David Alpert, who blogs at a site called Greater Greater Washington, wrote recently: “Metro has twin challenges of disinvestment and mismanagement, and both feed on one another. The agency’s failures make people understandably more reluctant to throw money at what seems like a black hole, but underfunding and unusually high expenses have put the system on a knife’s edge where a small mistake has big consequences.”
That certainly sounds familiar, doesn’t it? Here in Greater (Greater?) Boston, Governor Charlie Baker deserves credit for making at least some strides toward reforming the MBTA’s broken culture by establishing a Fiscal Management and Control Board to oversee the system.

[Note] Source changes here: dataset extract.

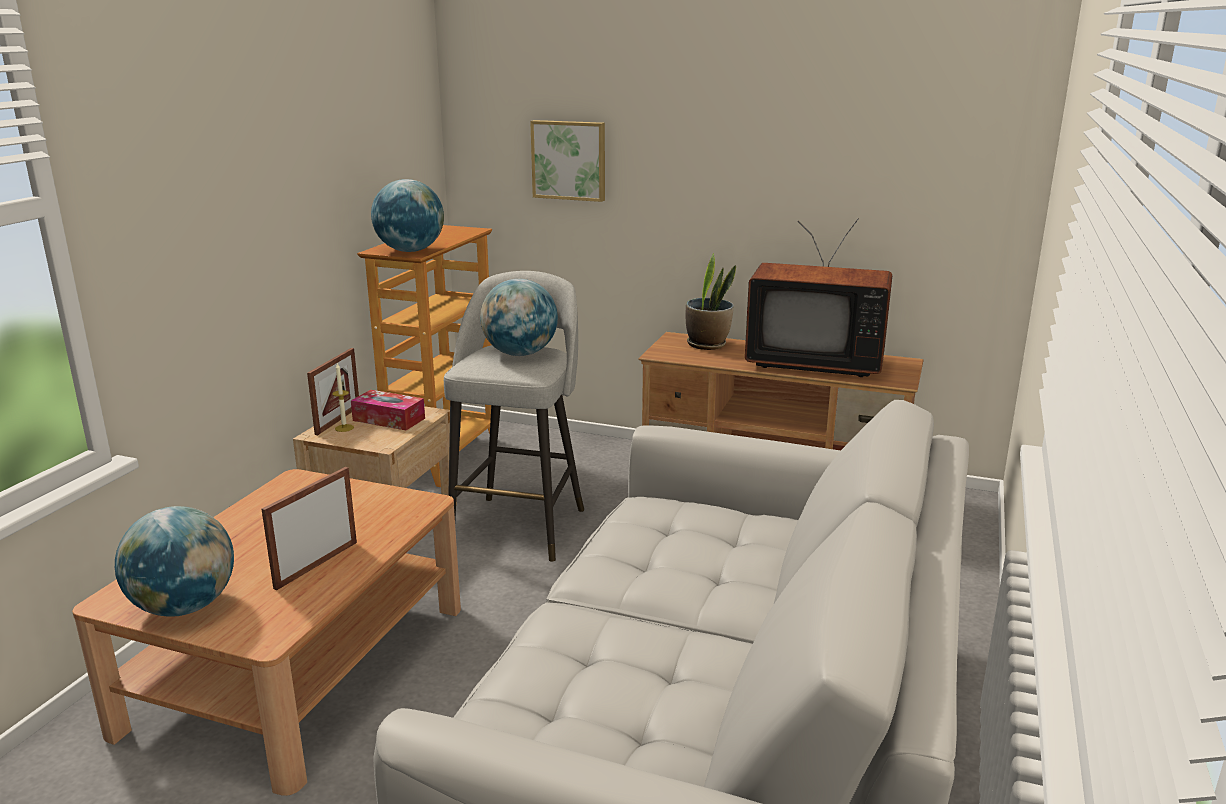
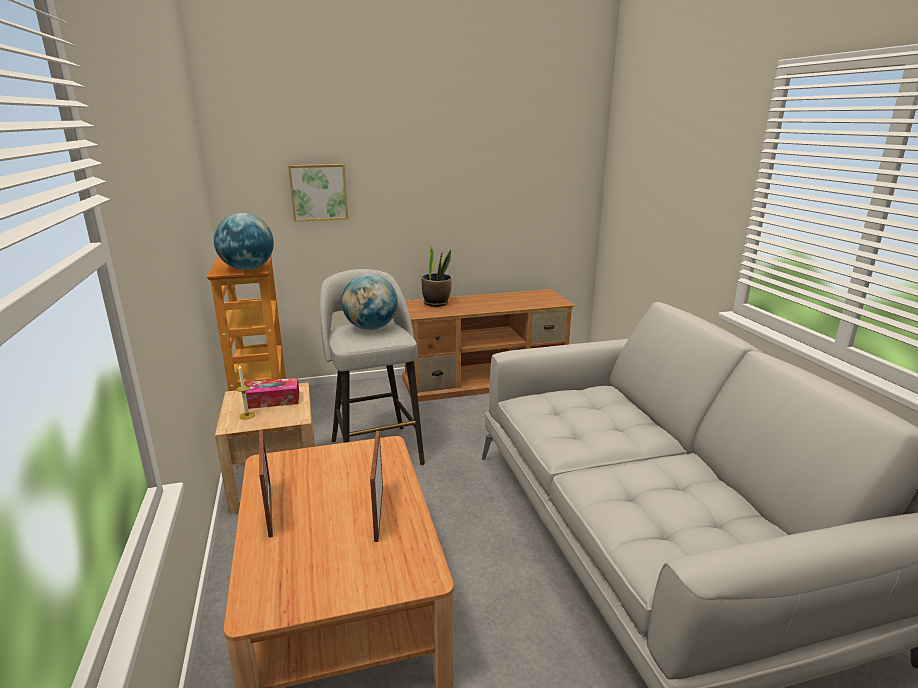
camera: 35 degrees left, 0 degrees up
globe [115,506,234,617] -> none
picture frame [307,348,359,435] -> picture frame moved to [259,429,273,538]
television [745,218,892,377] -> none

But the T needs a massive infusion of funds in addition to management controls. And as former state transportation secretary Jim Aloisi wrote for WGBH News, the 9.3 percent fare increase recently approved by the T not only squeezes money out of the wrong people but isn’t even remotely adequate.
Safe, reliable public transportation is good for the economy and good for the environment. Yet in both Boston and Washington, government seems unwilling to do what it takes to get it right.